Exercise:
Exact copy, no pictures: return all the data below as written.

JSON cuboid outputs:
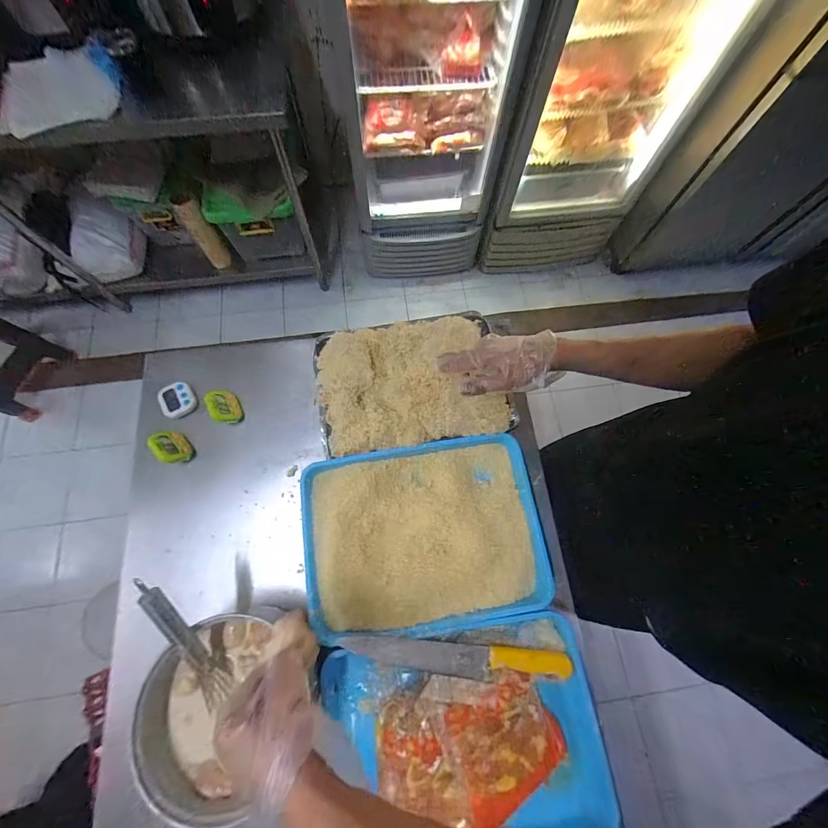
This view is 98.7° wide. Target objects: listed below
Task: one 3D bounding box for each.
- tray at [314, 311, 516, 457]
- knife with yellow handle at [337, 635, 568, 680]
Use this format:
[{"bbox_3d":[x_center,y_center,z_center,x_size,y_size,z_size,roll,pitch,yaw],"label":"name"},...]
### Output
[{"bbox_3d":[-0.008,-0.067,0.686,0.355,0.057,0.252,-7,73,-4],"label":"tray"},{"bbox_3d":[0.066,0.392,0.566,0.366,0.016,0.048,5,72,0],"label":"knife with yellow handle"}]

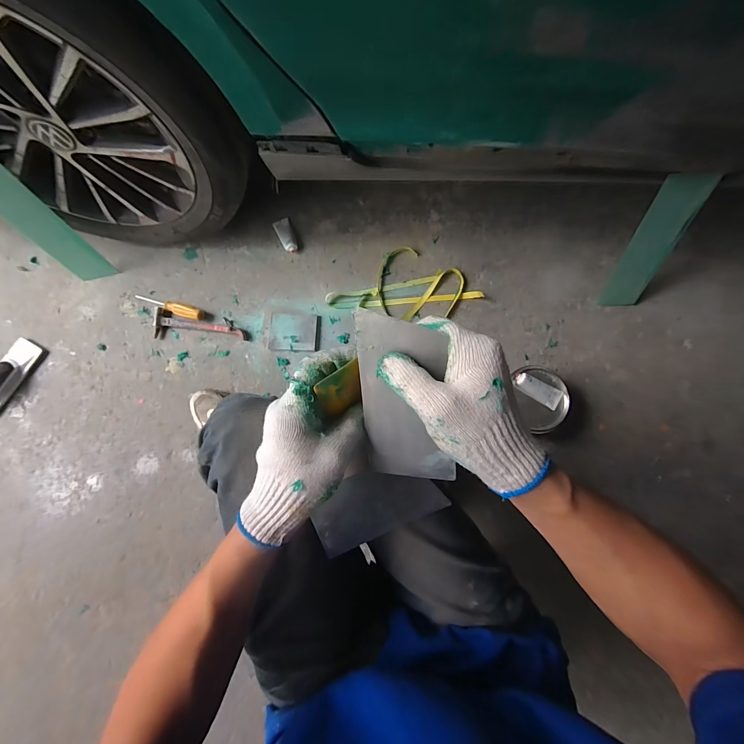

Exercise response:
This view is 98.7° wide. Target objects: listed below
Task: one 3D bounding box for each.
- tray at [314, 311, 516, 457]
- knife with yellow handle at [337, 635, 568, 680]
Use this format:
[{"bbox_3d":[x_center,y_center,z_center,x_size,y_size,z_size,roll,pitch,yaw],"label":"name"},...]
### Output
[{"bbox_3d":[-0.008,-0.067,0.686,0.355,0.057,0.252,-7,73,-4],"label":"tray"},{"bbox_3d":[0.066,0.392,0.566,0.366,0.016,0.048,5,72,0],"label":"knife with yellow handle"}]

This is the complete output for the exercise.